2. Capacity and Storage:
- Our capacity for cell manufacture is 3 GW, though workable capacity is actually around 2 GW.
- The cells are more expensive and less efficient withlittle upgrade in a rapidly changing world of technology.
- Our module capacity is around 10 GW.
- 90% of cells and 80% of modules are imported largely from China or Chinese companies elsewhere.
- Wafer imports are 100% as we don’t manufacture ingots/wafers.
- For every GW (average cost in 2019 of Rs 5,000 crore) we deploy, more than half goes to China.
- Continuation of this strategy would lead to a huge import bill and put our energy security at risk.
- The imposition of customs duty and other restrictions, due to recent standoff, will lead to increased tariffs and supply bottlenecks, making capacity increases difficult.
- Solar with storage requires even greater solar capacity deployed, because part of it would go for storage.
- There are huge storage constraints in India which include limited Hydro pump storage, solar-wind hybrid with batteries.
- This brings us to the vexed problem of domestic manufacturing.
- India has dismal manufacturing in solar and we do not even manufacture lithium-ion batteries.
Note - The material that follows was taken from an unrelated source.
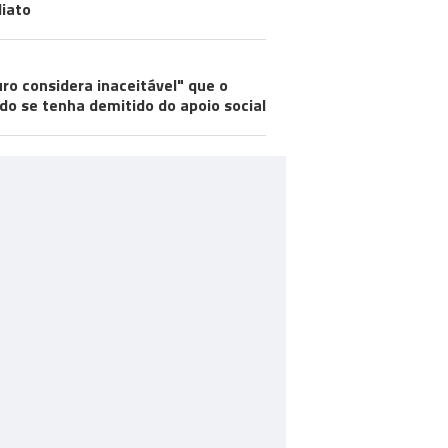
iato
ro considera inaceitável" que o
do se tenha demitido do apoio social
- Lithium and other raw materials are in short supply, and China has moved to take control of sources.
- To achieve self-reliance, India must at the least plan to make 5 GW of ingot/wafer manufacturing capacity urgently.
- Indigenous manufacturing should be flexible enough to absorb shifts in tech space and maintain a competitive edge in global markets, keeping in mind the risk of being outdated.
- Policy, fiscal and financial support prescriptions should aim at creating globally competitive industry.
- India needs todevelop batteries suitable for extreme Indian weather conditions but globally benchmarked; this demands a mission approach, getting our best people and institutions together and properly funded.
- Build thermal capacity as per CEA estimates and quickly. None after 2030. Retire inefficient plants. Plan for miner rehabilitation.
- Accelerate RE after 2030 with storage. Aim for 10 GW solar and 5 GW wind annually.
- Develop 5-10 GW ingot/wafer manufacturing capacity urgently and diversify import sources even at some extra cost.
- Develop a battery for Indian conditions in three years; full battery manufacturing in India in five years.
- Revisit the manner of solar generation. Prioritise decentralised and solar agriculture.
- Plan for hydrogen economy with pilot projects and dedicated highways for long and heavy haul traffic.
- Put a strong energy demand management system into place with much stronger energy efficiency and the conservation movement.
- India should move towards compulsory green buildings.
- Setting the demand-supply projects right.